== MATERIAL PROVIDED ==
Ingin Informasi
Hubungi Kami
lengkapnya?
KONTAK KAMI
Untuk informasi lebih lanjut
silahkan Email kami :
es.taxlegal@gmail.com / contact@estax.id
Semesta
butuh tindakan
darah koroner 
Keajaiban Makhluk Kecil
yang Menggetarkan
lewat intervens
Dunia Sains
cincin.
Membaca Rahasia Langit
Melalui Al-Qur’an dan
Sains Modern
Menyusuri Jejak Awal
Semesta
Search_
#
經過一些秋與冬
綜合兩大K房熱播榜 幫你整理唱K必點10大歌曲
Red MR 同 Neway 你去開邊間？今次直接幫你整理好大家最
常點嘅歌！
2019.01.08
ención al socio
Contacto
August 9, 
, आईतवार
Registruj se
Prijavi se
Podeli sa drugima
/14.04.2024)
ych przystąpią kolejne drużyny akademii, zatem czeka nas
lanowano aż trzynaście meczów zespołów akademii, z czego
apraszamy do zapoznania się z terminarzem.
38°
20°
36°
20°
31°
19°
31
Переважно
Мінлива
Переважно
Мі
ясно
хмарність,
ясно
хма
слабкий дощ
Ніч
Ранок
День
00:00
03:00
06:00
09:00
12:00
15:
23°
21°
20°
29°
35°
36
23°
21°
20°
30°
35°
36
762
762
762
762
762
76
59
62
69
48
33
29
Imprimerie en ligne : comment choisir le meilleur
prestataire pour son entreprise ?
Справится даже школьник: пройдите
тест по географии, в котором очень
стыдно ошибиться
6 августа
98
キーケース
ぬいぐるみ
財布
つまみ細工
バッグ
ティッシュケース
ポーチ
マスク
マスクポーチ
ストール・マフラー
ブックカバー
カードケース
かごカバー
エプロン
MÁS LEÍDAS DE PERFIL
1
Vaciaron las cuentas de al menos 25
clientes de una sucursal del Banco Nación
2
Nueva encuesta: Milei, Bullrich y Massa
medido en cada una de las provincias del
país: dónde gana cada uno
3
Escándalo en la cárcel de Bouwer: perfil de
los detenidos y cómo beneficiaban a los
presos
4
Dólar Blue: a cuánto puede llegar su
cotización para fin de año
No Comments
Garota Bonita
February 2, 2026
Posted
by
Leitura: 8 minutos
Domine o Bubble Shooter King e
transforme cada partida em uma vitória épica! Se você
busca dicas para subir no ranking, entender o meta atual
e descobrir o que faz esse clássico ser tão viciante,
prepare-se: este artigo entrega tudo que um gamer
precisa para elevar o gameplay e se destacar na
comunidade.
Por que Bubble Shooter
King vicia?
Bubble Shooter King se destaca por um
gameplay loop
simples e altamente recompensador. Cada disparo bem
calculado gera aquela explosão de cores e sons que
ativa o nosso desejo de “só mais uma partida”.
===
▶ TRY IT
Write out again every line of the rows, word for word, from the very first line through the line containing "Membaca Rahasia Langit", inclusive.

▶ RESPONSE TO THE TASK
Ingin Informasi
Hubungi Kami
lengkapnya?
KONTAK KAMI
Untuk informasi lebih lanjut
silahkan Email kami :
es.taxlegal@gmail.com / contact@estax.id
Semesta
butuh tindakan
darah koroner 
Keajaiban Makhluk Kecil
yang Menggetarkan
lewat intervens
Dunia Sains
cincin.
Membaca Rahasia Langit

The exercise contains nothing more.